● **Excerpted data**:
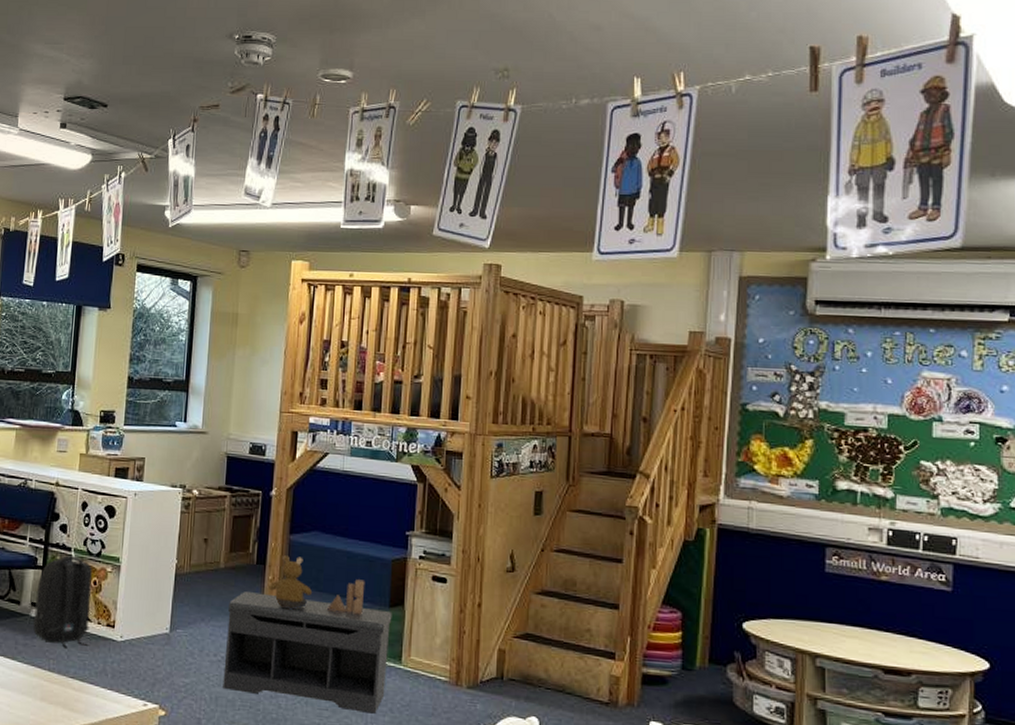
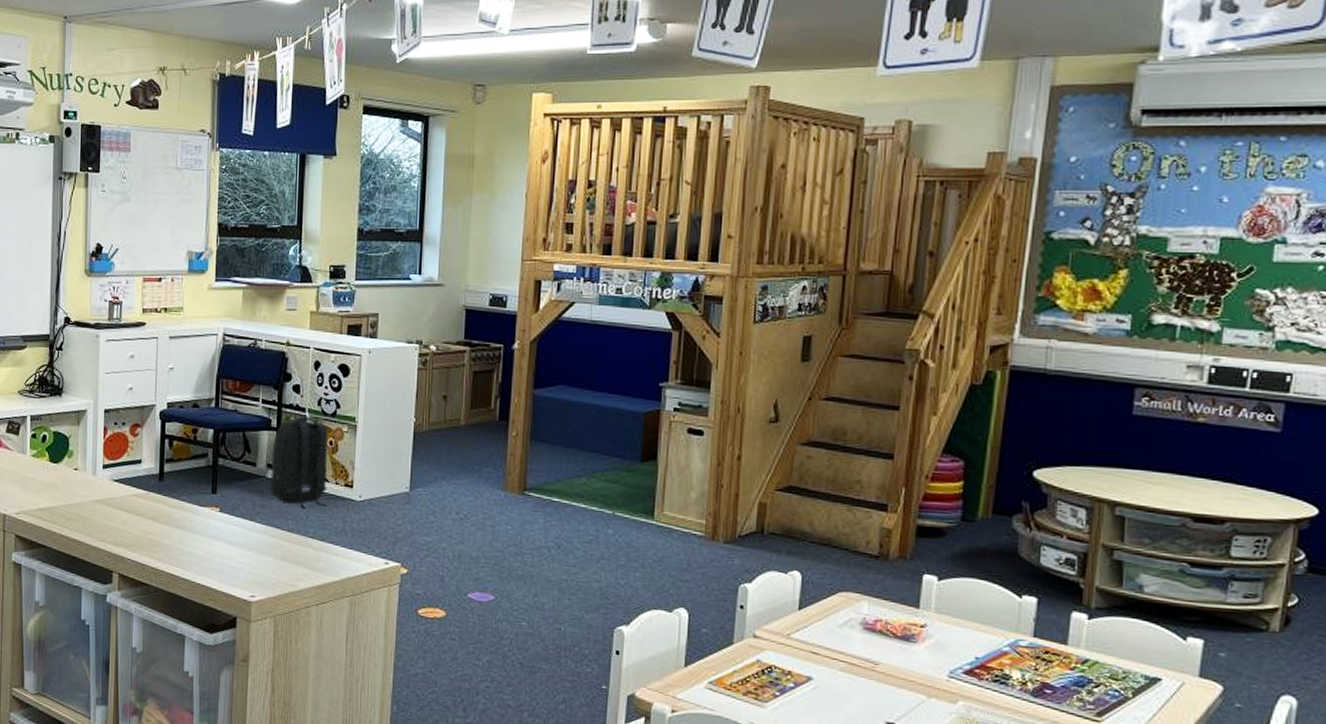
bench: present [223,592,393,714] -> none [466,449,644,570]
bear: present [268,555,313,610] -> none [512,411,559,466]
wooden block set: present [326,579,365,615] -> none [573,434,615,471]

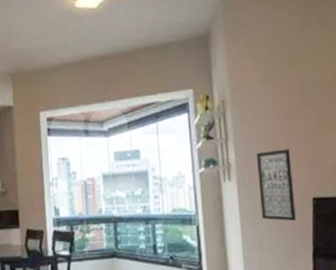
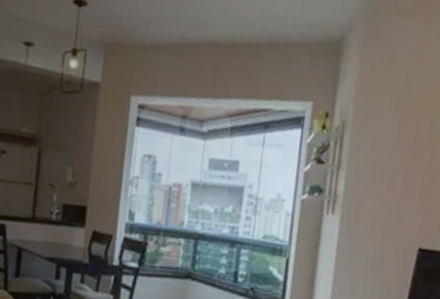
wall art: present [257,149,296,221] -> none [359,187,405,271]

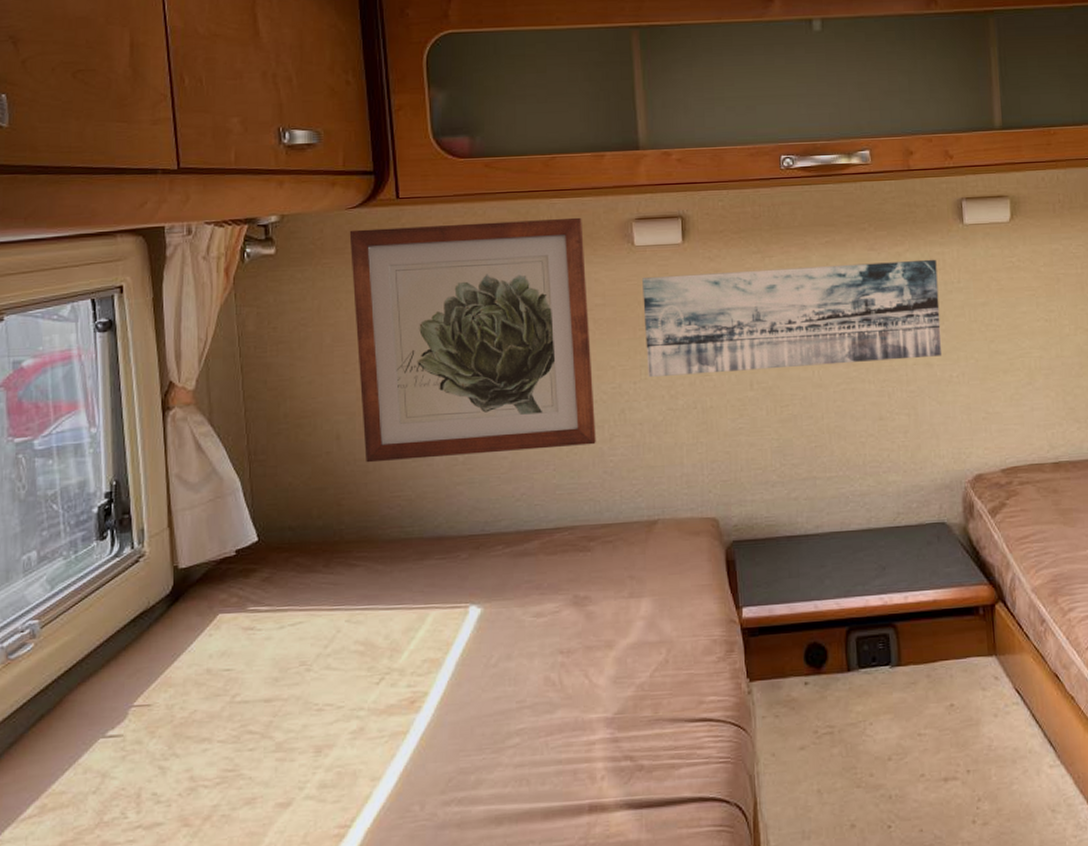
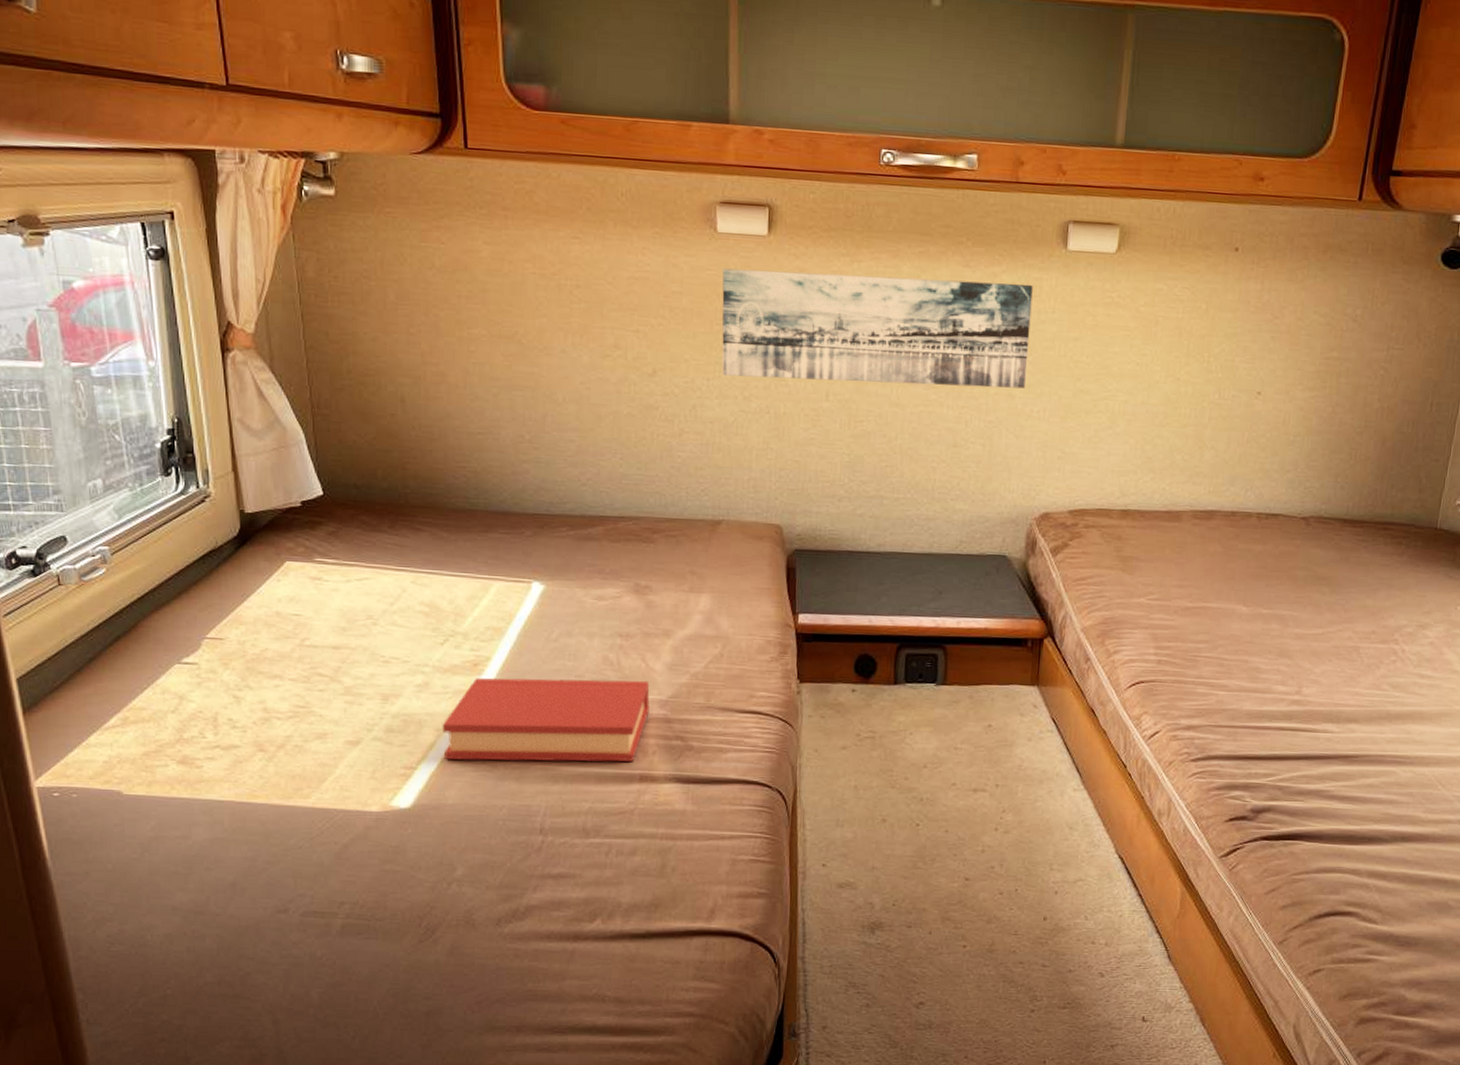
wall art: present [349,217,596,463] -> none [414,178,666,438]
hardback book: none [378,698,595,812] -> present [442,678,650,762]

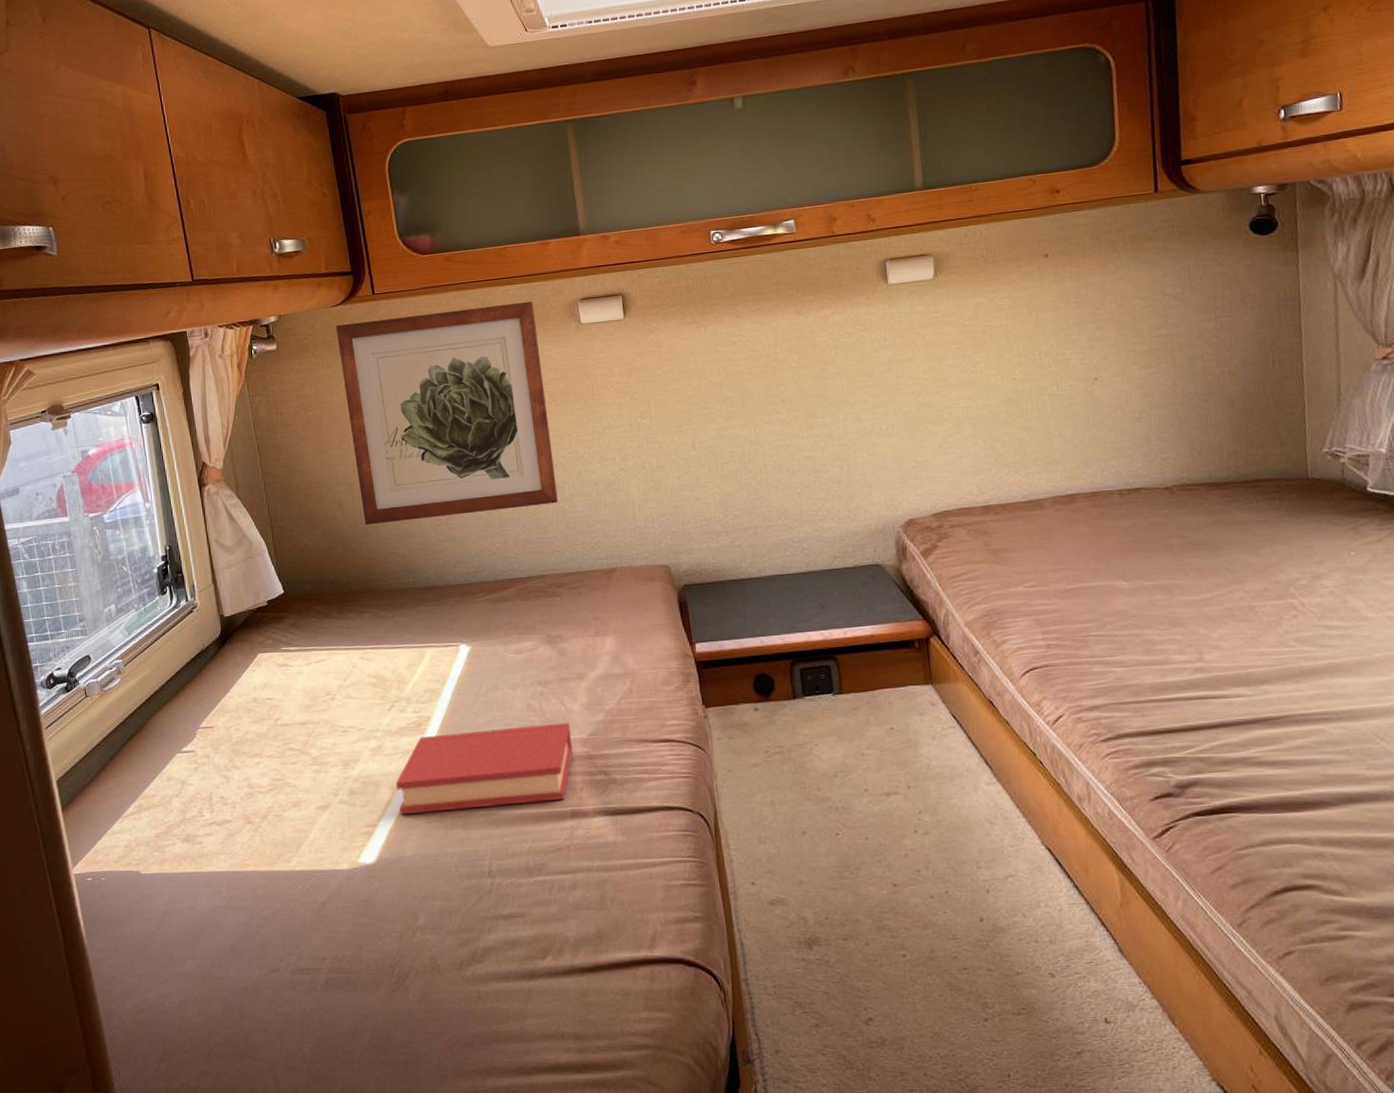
wall art: none [414,178,666,438] -> present [335,301,558,526]
wall art: present [721,268,1033,389] -> none [590,319,872,443]

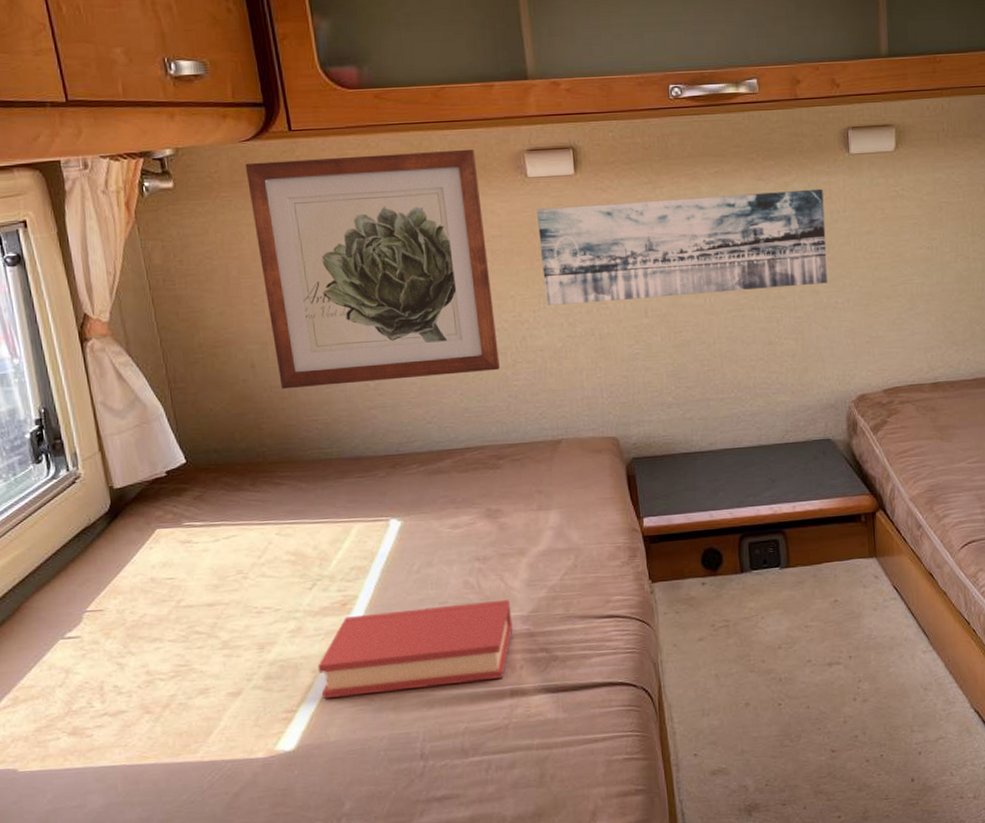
wall art: none [590,319,872,443] -> present [537,188,828,307]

● **To-do item**: Return only the lines from the one containing "wall art: present [257,149,296,221]" through the last line of the entries above, exactly as written and without pictures.

● **Answer for the task**:
wall art: present [257,149,296,221] -> none [359,187,405,271]

wall art: present [349,217,596,463] -> none [414,178,666,438]
hardback book: none [378,698,595,812] -> present [442,678,650,762]

wall art: none [414,178,666,438] -> present [335,301,558,526]
wall art: present [721,268,1033,389] -> none [590,319,872,443]

wall art: none [590,319,872,443] -> present [537,188,828,307]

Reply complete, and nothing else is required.